Joe Lycett wird zu Hugo Boss – ein Protest mit System und Satire
Christina SorgatzJoe Lycett wird zu Hugo Boss – ein Protest mit System und Satire
Der Komiker Joe Lycett hat seinen Namen offiziell in Hugo Boss ändern lassen – als Protest gegen die aggressive Markenrechtspolitik des Modeunternehmens. Der Schritt folgt auf eine Reihe juristischer Drohungen, mit denen der Luxushersteller kleine Unternehmen und gemeinnützige Organisationen unter Druck setzte, die das Wort "BOSS" in ihren Namen verwenden.
Die Auseinandersetzung erhielt besondere Aufmerksamkeit, nachdem die Initiative DarkGirlBoss, die schwarze Unternehmerinnen fördert, eine Abmahnung von Hugo Boss erhalten hatte. Die Organisation versuchte, ihren Namen als Marke eintragen zu lassen, sah sich jedoch mit rechtlichem Druck des Modekonzerns konfrontiert. Ähnlich erging es der kleinen Brauerei Boss Brewing aus Swansea, die nach einer Klagedrohung von Hugo Boss rund 10.000 Pfund für Anwalts- und Umfirmierungskosten aufbringen musste.

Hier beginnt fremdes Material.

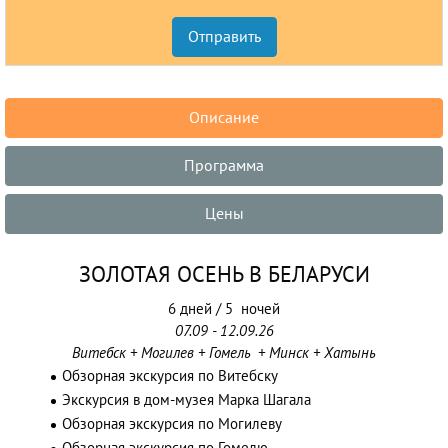
Описание
Программа
Цены
ЗОЛОТАЯ ОСЕНЬ В БЕЛАРУСИ
6 дней / 5 ночей
07.09 - 12.09.26
Витебск + Могилев + Гомель + Минск + Хатынь
Обзорная экскурсия по Витебску
Экскурсия в дом-музея Марка Шагала
Обзорная экскурсия по Могилеву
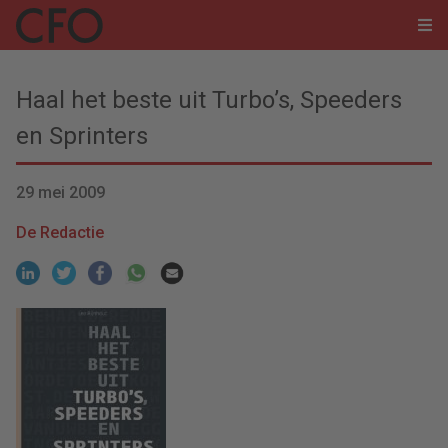
Haal het beste uit Turbo’s, Speeders
en Sprinters
29 mei 2009
De Redactie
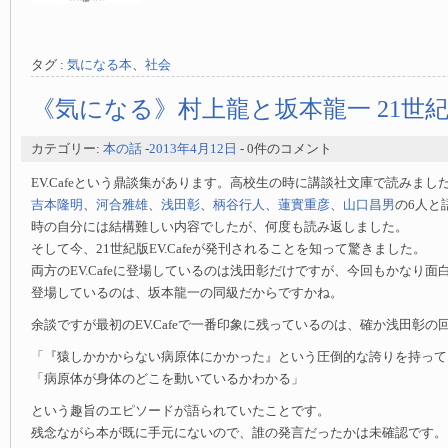
タグ :
気になる本
、
社会
《気になる》村上龍と坂本龍一 21世紀のE
カテゴリー:
本の話
-
2013年4月12日
- 0件のコメント
EV.Cafeという鼎談集があります。高校生の時に講談社文庫で読みま
吉本隆明
、
河合雅雄
、
浅田彰
、
柄谷行人
、
蓮實重彦
、
山口昌男
の6人と
時の自分には結構難しい内容でしたが、何度も読み返しました。
そして今、21世紀版EV.Cafeが発刊されることを知って驚きました。
両方のEV.Cafeに登場しているのは浅田彰だけですが、今回もかなり面
登場しているのは、坂本龍一の同級だからですかね。
余談ですが最初のEV.Cafeで一番印象に残っているのは、確か浅田彰
「『猿しかかからない病原体にかかった』という圧倒的な誇りを持って
「病原体が身体のどこを動いているかわかる」
という趣旨のエピソードが語られていたことです。
残念ながら本が既に手元にないので、誰の発言だったかは未確認です。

Lycetts Namensänderung fällt zusammen mit der Vorstellung eines neuen Produkts unter seiner angenommenen Identität in seiner Show "Got Your Back". Der Komiker betonte, dass er – anders als der historische Hugo Boss – keine Nazi-Uniformen hergestellt habe. Das ursprüngliche Unternehmen, 1924 gegründet, produzierte während des Zweiten Weltkriegs tatsächlich SS-Uniformen unter Einsatz von Zwangsarbeit. 2011 entschuldigte sich der Konzern offiziell für das "Leid und die Entbehrungen", die sein Handeln während der NS-Zeit verursacht hatte.
Heute betreibt Hugo Boss weltweit über 439 Filialen. Trotz seiner Vergangenheit setzt das Unternehmen seine Markenrechte weiterhin konsequent durch – oft zum Nachteil kleinerer Betriebe. Lycetts Protest lenkt die Aufmerksamkeit auf den anhaltenden Konflikt zwischen unternehmerischem Markenschutz und dessen Auswirkungen auf unabhängige Unternehmen. Die Geschichte des Modehauses, einschließlich der NS-Vergangenheit seines Gründers, verleiht der Debatte eine zusätzliche Brisanz. Mit seiner Aktion erhöht der Komiker nun den Druck auf Hugo Boss, die eigene juristische Vorgehensweise zu überdenken.